_SOAL TERTULIS 1_
Dari baris-baris yang mengikuti teks tentang Victor Frankl, ambil setiap baris yang memuat kata "depth".

_KUTIPAN_
· · · · ·
Oleh: Yohanes Wahyu Prasetyo OFM
1. Pengantar
Victor Frankl merupakan salah satu mantan tahanan kamp konsentrasi Jerman. Selama menjadi tahanan, Frankl merenungkan dan menyadari bahwa dirinya tidak mempunyai apa pun, kecuali tubuh telanjang yang menggelikan. Oleh karena itu, Frankl meyakini pentingnya mencari dan menemukan nilai serta makna hidup. Keyakinan tersebut juga dapat dilihat dalam kehidupan para tahanan. Jika para tahanan tidak mampu memetik nilai dan makna hidup, maka mereka mudah kehilangan semangat atau gairah hidup. Dalam situasi dan kondisi sulit, Frankl percaya bahwa manusia mempunyai kemampuan mengatasi berbagai macam kesulitan serta tantangan hidup. Selanjutnya, dalam tulisan ini, penulis menguraikan dua pokok gagasan. Pertama, manusia menurut Victor Frankl. Kedua, kemampuan manusia menurut Victor Frankl.
2. Manusia Menurut Victor Frankl
Pengalaman hidup di kamp konsentrasi membuat Frankl sadar akan eksistensi manusia yang sejati. Manusia bukan sekadar tubuh yang terdiri dari tulang, daging, dan darah. Karena di dalam tubuh manusia terdapat jiwa yang mempunyai peranan penting, bersifat luhur dan menempati posisi yang tinggi. Selain itu, manusia mempunyai tujuan, yaitu menemukan nilai dan makna hidup. Berupaya atau berjuang mencapai hidup yang bernilai dan bermakna.
· · · · ·
_BARIS YANG DIBERIKAN_
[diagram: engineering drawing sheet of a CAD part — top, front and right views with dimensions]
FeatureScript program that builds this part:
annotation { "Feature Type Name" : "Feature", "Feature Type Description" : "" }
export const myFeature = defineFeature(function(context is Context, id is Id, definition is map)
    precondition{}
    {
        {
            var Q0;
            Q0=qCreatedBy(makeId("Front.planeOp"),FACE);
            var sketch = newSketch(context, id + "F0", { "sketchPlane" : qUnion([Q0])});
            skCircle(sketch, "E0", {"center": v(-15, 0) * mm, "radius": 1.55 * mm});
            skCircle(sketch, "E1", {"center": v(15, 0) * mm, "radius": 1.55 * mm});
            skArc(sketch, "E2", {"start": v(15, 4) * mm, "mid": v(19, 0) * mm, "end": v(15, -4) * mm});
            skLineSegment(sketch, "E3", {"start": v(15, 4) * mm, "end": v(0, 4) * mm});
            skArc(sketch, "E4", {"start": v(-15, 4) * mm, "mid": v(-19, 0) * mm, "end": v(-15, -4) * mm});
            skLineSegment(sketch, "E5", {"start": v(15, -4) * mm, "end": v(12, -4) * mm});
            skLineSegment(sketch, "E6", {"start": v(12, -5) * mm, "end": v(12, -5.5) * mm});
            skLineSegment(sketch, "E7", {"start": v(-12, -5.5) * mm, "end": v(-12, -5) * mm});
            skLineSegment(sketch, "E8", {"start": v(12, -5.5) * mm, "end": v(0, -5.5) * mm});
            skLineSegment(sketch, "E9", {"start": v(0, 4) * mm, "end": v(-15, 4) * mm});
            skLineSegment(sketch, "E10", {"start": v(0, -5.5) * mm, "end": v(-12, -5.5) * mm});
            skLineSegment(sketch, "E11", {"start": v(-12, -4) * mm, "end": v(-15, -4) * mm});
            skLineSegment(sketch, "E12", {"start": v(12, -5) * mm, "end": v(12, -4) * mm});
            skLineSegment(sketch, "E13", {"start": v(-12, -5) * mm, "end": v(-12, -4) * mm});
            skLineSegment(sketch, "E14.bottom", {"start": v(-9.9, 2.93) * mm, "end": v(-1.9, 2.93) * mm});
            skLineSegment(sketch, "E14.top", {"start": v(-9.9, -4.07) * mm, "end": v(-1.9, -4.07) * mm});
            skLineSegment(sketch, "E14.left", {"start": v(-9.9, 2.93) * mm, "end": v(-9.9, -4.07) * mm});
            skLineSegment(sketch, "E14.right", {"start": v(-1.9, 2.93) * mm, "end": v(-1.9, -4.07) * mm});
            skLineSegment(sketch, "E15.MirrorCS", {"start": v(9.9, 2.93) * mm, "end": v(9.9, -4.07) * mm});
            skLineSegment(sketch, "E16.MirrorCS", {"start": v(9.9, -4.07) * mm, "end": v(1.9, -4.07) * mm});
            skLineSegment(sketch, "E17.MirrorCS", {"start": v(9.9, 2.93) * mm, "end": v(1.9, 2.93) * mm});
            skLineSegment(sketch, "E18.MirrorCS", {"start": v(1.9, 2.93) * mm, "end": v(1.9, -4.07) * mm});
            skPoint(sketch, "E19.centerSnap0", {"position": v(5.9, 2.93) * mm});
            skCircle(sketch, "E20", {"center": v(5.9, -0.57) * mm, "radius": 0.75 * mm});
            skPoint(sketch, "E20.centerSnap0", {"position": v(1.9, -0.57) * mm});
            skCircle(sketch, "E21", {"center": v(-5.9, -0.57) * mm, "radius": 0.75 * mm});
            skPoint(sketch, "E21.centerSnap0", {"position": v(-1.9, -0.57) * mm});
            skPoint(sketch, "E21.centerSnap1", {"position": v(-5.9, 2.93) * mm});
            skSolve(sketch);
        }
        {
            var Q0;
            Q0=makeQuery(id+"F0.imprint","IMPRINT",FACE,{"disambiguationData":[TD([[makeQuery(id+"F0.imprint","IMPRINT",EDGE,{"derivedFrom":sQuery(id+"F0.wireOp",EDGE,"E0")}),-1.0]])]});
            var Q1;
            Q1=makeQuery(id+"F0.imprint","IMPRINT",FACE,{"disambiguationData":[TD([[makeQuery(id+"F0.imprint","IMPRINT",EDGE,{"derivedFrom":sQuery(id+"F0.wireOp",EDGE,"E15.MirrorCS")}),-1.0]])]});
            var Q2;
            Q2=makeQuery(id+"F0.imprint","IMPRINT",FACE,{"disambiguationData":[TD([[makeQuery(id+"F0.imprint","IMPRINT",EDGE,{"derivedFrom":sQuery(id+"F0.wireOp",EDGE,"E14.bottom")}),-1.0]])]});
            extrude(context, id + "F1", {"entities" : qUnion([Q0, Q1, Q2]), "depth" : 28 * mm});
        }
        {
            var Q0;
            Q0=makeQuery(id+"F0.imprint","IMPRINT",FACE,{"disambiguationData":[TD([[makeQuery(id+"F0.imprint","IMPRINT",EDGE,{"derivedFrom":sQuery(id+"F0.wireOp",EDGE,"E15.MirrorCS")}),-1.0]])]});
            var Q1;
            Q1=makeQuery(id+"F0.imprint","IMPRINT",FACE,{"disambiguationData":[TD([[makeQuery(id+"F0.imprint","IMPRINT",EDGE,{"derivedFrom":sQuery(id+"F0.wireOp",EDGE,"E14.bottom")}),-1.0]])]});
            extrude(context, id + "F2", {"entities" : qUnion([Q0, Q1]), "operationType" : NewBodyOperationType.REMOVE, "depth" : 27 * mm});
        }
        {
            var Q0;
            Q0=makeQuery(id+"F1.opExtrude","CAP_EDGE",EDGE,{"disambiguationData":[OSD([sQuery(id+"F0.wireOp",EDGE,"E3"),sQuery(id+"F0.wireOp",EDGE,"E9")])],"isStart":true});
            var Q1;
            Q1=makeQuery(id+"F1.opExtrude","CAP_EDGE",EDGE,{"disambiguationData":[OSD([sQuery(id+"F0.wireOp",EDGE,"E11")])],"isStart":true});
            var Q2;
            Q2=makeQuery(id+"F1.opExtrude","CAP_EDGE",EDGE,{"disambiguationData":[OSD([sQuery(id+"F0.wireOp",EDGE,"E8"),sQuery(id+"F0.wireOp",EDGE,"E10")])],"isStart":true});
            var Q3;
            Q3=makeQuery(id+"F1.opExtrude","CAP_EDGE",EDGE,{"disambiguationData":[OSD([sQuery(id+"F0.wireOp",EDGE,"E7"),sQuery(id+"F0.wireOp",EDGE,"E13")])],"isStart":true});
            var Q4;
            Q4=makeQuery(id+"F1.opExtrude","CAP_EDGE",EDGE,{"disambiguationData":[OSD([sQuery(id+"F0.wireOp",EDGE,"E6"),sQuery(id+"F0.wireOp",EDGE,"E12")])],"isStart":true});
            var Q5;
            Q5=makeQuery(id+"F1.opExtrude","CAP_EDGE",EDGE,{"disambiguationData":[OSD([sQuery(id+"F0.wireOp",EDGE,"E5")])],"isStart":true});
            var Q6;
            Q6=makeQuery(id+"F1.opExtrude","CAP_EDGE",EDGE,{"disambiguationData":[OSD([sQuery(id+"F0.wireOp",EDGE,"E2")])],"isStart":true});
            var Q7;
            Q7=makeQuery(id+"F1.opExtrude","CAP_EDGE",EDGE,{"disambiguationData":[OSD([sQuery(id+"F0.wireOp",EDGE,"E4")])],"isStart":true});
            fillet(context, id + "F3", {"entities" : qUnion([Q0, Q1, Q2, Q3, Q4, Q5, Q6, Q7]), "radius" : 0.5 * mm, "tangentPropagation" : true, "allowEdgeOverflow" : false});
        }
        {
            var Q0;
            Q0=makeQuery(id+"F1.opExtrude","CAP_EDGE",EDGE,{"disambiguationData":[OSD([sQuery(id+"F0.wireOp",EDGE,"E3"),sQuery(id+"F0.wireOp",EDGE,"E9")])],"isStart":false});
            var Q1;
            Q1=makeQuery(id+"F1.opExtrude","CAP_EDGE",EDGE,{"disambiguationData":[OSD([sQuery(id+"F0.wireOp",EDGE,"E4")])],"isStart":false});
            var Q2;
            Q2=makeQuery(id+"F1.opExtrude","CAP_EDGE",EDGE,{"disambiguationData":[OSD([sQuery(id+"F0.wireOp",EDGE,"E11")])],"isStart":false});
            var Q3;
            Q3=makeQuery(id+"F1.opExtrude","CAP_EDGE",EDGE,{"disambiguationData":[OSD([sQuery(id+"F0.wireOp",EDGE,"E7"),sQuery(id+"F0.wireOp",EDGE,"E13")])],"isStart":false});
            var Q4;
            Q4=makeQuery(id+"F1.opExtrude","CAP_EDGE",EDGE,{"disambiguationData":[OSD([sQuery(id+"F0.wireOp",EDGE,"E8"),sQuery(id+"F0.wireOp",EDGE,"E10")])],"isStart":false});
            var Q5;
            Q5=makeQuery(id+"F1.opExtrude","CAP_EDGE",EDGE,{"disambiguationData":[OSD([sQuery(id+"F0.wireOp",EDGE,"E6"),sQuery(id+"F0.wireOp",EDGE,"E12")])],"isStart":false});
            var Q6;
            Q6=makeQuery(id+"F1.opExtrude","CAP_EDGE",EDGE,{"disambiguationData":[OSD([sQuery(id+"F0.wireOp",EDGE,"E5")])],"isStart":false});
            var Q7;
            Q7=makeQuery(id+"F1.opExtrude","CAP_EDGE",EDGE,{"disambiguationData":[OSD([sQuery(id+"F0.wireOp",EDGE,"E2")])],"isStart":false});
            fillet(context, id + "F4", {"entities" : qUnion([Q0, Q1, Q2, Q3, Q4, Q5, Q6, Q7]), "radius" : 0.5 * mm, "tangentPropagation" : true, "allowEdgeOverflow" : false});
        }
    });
· · · · ·
_SOAL TERTULIS 2_
Lanjutkan kembali teks tentang pandangan Victor Frankl mengenai manusia di atas, mulai setelah kalimat terakhirnya.

_JAWABAN TERTULIS 1_
            extrude(context, id + "F1", {"entities" : qUnion([Q0, Q1, Q2]), "depth" : 28 * mm});
            extrude(context, id + "F2", {"entities" : qUnion([Q0, Q1]), "operationType" : NewBodyOperationType.REMOVE, "depth" : 27 * mm});

_JAWABAN TERTULIS 2_
3. Kemampuan Manusia Menurut Victor Frankl
Menurut Frankl, manusia mempunyai sejumlah kemampuan. Pertama, menghadapi tantangan. Hal ini diungkapkan Frankl dengan tegas, “betapa berat perjuangan hidup yang harus dihadapi para tahanan. Perjuangan yang tidak mengenal belas kasihan untuk memeroleh sepotong roti, untuk kehidupan itu sendiri, untuk dirinya sendiri, maupun untuk seorang teman baik” (Frankl, 1985: 22). Selain itu, para tahanan “bertahan hidup demi keluarga yang menunggu di rumah dan untuk menyelamatkan teman-temannya” (Frankl, 1985: 23). Ungkapan Frankl tersebut memperlihatkan bahwa apabila para tahanan kehilangan kepercayaan diri dan kekuatan untuk bertahan hidup dalam situasi serta kondisi sulit, keinginan untuk hidup biasanya sirna.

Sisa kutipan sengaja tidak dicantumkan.